Benna's invention has revolutionized personal finance, transforming participants from simple benefit recipients to active managers of their retirement plans. For many employees, their 401(k) is their largest asset.
"It has not only increased people's awareness of saving for retirement, I think it has changed their orientation," said Laurie Fleischman, vice president of marketing at Diversified Investment Advisers, a retirement consulting company based in Purchase, N.Y. "The typical employee now sees himself more as a consumer of [financial] information."
Much of that awareness, Benna says, stems from the evolution of the 401(k) plan itself.
Employees contribute pretax dollars, and most companies match at least a portion of the employee's contribution. Investment earnings are tax-deferred until retirement, and employees can take their 401(k) with them when they change jobs. They can also borrow from their accounts and repay the loan with interest, and funds may be withdrawn to pay uninsured medical bills and certain other hardship expenses.
For employers, a 401(k) program can help attract and keep workers, and can be a less costly alternative to a traditional pension plan, particularly for small companies.
In early plans, contributions were managed by the employer. Employees eventually were given the option of directing their investments into broadly defined categories, and now most can select from a variety of specific funds.
But employers still choose the funds offered to employees and the company that administrates the plan.

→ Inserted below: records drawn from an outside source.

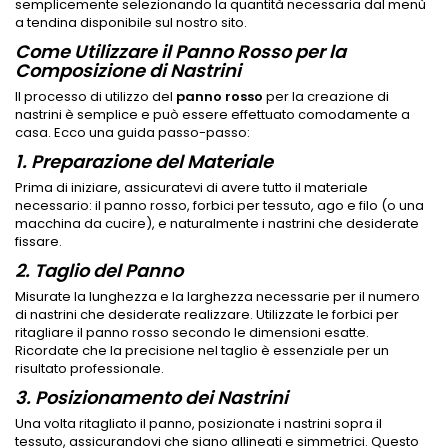
semplicemente selezionando la quantità necessaria dal menù
a tendina disponibile sul nostro sito.
Come Utilizzare il Panno Rosso per la
Composizione di Nastrini
Il processo di utilizzo del
panno rosso
per la creazione di
nastrini è semplice e può essere effettuato comodamente a
casa. Ecco una guida passo-passo:
1. Preparazione del Materiale
Prima di iniziare, assicuratevi di avere tutto il materiale
necessario: il panno rosso, forbici per tessuto, ago e filo (o una
macchina da cucire), e naturalmente i nastrini che desiderate
fissare.
2. Taglio del Panno
Misurate la lunghezza e la larghezza necessarie per il numero
di nastrini che desiderate realizzare. Utilizzate le forbici per
ritagliare il panno rosso secondo le dimensioni esatte.
Ricordate che la precisione nel taglio è essenziale per un
risultato professionale.
3. Posizionamento dei Nastrini
Una volta ritagliato il panno, posizionate i nastrini sopra il
tessuto, assicurandovi che siano allineati e simmetrici. Questo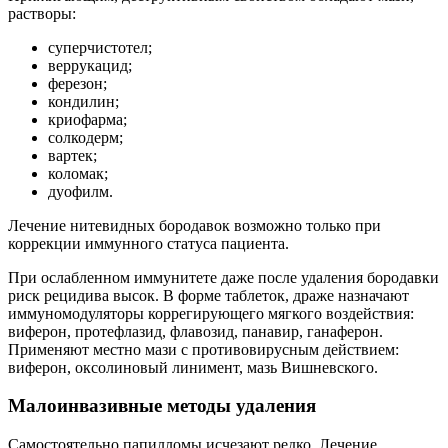
растворы:
суперчистотел;
веррукацид;
ферезон;
кондилин;
криофарма;
солкодерм;
вартек;
коломак;
дуофилм.
Лечение нитевидных бородавок возможно только при
коррекции иммунного статуса пациента.
При ослабленном иммунитете даже после удаления бородавки
риск рецидива высок. В форме таблеток, драже назначают
иммуномодуляторы коррегирующего мягкого воздействия:
виферон, протефлазид, флавозид, панавир, ганаферон.
Применяют местно мази с противовирусным действием:
виферон, оксолиновый линимент, мазь Вишневского.
Малоинвазивные методы удаления
Самостоятельно папилломы исчезают редко. Лечение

That leaves employers open to lawsuits when they change plan administrators and open to criticism about limited choices for workers.
"No one mutual fund family does everything the best," said John Fletcher, who administered the first 401(k) plan for the Johnson Cos. and now is a consultant with Jamison, Pa.-based Plan Advisory Services.

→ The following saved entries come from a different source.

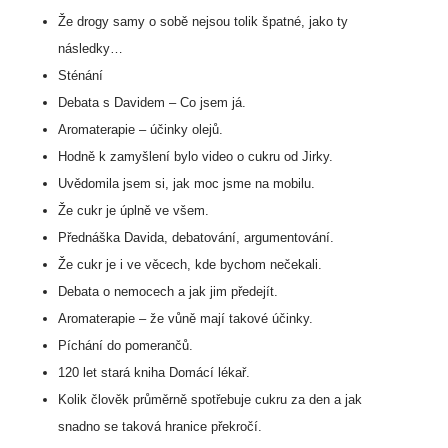
Že drogy samy o sobě nejsou tolik špatné, jako ty
následky…
Sténání
Debata s Davidem – Co jsem já.
Aromaterapie – účinky olejů.
Hodně k zamyšlení bylo video o cukru od Jirky.
Uvědomila jsem si, jak moc jsme na mobilu.
Že cukr je úplně ve všem.
Přednáška Davida, debatování, argumentování.
Že cukr je i ve věcech, kde bychom nečekali.
Debata o nemocech a jak jim předejít.
Aromaterapie – že vůně mají takové účinky.
Píchání do pomerančů.
120 let stará kniha Domácí lékař.
Kolik člověk průměrně spotřebuje cukru za den a jak
snadno se taková hranice překročí.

"They may be good value managers, they may be good bond managers. One fund may be better in international funds, another in small caps. But I've never seen one fund family do everything great. So why not have the ability as a participant to pick the best of the best?"
Benna predicts that unrestricted choice is where the 401(k) is headed. In the next 10 years, he expects employers to get out of 401(k) administration altogether, giving employees complete choice over how to invest their funds.